Try it: How many lines in the data contain the word "dans", with uppercase and lowercase treated as different? Reply with the number alone.

Data section:
Segment Open

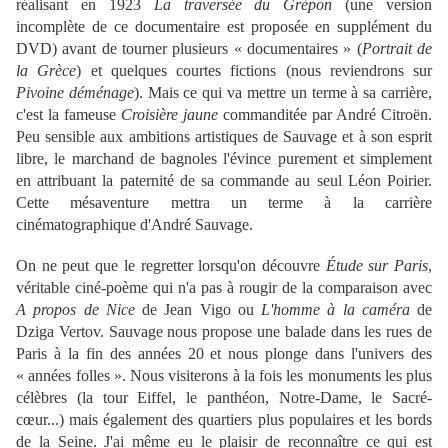
réalisant en 1923
La traversée du Grépon
(une version
incomplète de ce documentaire est proposée en supplément du
DVD) avant de tourner plusieurs « documentaires » (
Portrait de
la Grèce
) et quelques courtes fictions (nous reviendrons sur
Pivoine déménage
). Mais ce qui va mettre un terme à sa carrière,
c'est la fameuse
Croisière jaune
commanditée par André Citroën.
Peu sensible aux ambitions artistiques de Sauvage et à son esprit
libre, le marchand de bagnoles l'évince purement et simplement
en attribuant la paternité de sa commande au seul Léon Poirier.
Cette mésaventure mettra un terme à la carrière
cinématographique d'André Sauvage.
On ne peut que le regretter lorsqu'on découvre
Étude sur Paris
,
véritable ciné-poème qui n'a pas à rougir de la comparaison avec
A propos de Nice
de Jean Vigo ou
L'homme à la caméra
de
Dziga Vertov. Sauvage nous propose une balade dans les rues de
Paris à la fin des années 20 et nous plonge dans l'univers des
« années folles ». Nous visiterons à la fois les monuments les plus
célèbres (la tour Eiffel, le panthéon, Notre-Dame, le Sacré-
cœur...) mais également des quartiers plus populaires et les bords
de la Seine. J'ai même eu le plaisir de reconnaître ce qui est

Segment Closed

Written answer: 2